Equipping Teachers to Empower Students

Lisa Thatcher with MindPrint’s Director of Learning Jenny Slobodian
In November and December 2025, all teaching faculty members at HRA took the MindPrint assessment themselves in preparation for a three-hour professional development session on January 5, 2026, led by MindPrint’s Director of Learning Jenny Slobodian. Entitled “The Science of Learning,” the training prepared the faculty, equipped with knowledge of their own strengths as learners, to help students make optimal use of their profiles.
“We want common language around MindPrint,” Thatcher said. “I think it will be so transformative for our students that we can’t have them operating in a vacuum” as they “tap into strategies and their efficient new learning style.”
After the session, Thatcher’s colleagues echoed her enthusiasm regarding the new platform’s potential to enhance the student experience.

HRA faculty members engage in interactive activities at the MindPrint Learning professional development session
“Having a resource like MindPrint can help us meet our students’ needs in more meaningful ways,” said Middle School history teacher Kerry LiBrando, who plays a hands-on role in her students’ transition from eighth to ninth grade, when they will take the MindPrint assessment. “It was enlightening to think through how I, too, as a learner, approach tasks and information. I am looking forward to seeing how students can be empowered with more information about their learning.”

TASKS TO COMPLETE ->
[A] In the article on HRA faculty and MindPrint, what was the title of the professional development session?
[B] Carry on the article on HRA faculty and MindPrint, picking up after its final sentence.

DATASET EXCERPTS ->
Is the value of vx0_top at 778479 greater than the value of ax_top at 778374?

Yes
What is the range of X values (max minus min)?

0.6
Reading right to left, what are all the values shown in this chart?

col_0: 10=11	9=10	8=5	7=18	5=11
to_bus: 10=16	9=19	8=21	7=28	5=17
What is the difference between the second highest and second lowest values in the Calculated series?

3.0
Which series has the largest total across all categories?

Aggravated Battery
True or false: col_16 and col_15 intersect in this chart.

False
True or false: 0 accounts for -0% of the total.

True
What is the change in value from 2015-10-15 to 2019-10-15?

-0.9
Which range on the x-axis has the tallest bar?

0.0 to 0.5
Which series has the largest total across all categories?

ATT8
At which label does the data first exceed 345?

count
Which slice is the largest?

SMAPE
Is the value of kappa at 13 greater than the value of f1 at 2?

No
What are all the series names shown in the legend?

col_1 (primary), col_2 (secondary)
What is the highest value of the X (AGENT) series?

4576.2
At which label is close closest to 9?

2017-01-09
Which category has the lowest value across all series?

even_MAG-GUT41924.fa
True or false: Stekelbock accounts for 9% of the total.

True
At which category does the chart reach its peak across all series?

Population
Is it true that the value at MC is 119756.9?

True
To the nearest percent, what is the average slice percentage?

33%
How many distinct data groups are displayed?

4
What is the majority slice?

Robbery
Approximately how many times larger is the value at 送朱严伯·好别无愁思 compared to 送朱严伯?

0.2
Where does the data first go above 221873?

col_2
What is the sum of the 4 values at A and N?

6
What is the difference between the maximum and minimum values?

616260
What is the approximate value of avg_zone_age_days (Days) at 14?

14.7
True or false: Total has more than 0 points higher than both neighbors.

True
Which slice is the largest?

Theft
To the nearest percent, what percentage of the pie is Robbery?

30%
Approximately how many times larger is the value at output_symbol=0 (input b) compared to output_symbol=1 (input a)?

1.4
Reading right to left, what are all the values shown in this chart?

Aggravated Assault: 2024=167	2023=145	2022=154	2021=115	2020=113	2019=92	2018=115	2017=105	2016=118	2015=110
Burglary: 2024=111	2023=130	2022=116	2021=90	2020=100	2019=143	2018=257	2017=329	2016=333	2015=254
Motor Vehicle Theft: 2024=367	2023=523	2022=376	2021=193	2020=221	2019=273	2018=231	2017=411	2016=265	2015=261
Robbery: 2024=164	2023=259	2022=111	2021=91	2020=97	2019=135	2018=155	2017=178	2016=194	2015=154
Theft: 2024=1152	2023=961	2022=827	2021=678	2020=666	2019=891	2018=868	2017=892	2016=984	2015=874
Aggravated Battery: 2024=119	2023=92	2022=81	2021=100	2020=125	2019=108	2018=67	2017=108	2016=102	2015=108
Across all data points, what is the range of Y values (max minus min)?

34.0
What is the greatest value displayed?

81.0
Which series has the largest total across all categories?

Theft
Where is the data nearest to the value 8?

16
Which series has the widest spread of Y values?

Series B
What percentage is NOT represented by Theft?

RESPONSES IN ORDER ->
[A] "The Science of Learning"

[B]
Upper School science teacher Lauren Oaks agreed. MindPrint, she predicted, will allow teachers to identify more quickly “what works [and] what doesn’t work” for each student. With this knowledge, she said, “we can hopefully have a better game plan going in, rather than waiting until they’re behind.” According to Oaks, this proactive approach will be especially helpful for her students, who are mostly sophomores, as they are challenged to be increasingly independent and take greater responsibility for their own learning in their final Upper School years.
Next Steps
Thatcher will now invite all Upper School students with accommodations for learning differences and all who participate in the SSC’s guided study halls to take the MindPrint assessment this term.
Afterward, she will work one-on-one with the students and their parents on how to translate their results—which may seem overwhelming at first—into actions that the students, their families, their teachers, and their at-home tutors can take to improve their academic performance.
In August, HRA plans to administer the assessment to the incoming ninth-grade class at their Upper School orientation, allowing them to start the academic year with a profile to guide their learning strategies. They will keep themselves on track throughout the year by completing monthly activities during their Advisory periods from MindPrint’s BOOST program, which offers 13 skills-based lessons on such topics as memorization, test-taking, and organization.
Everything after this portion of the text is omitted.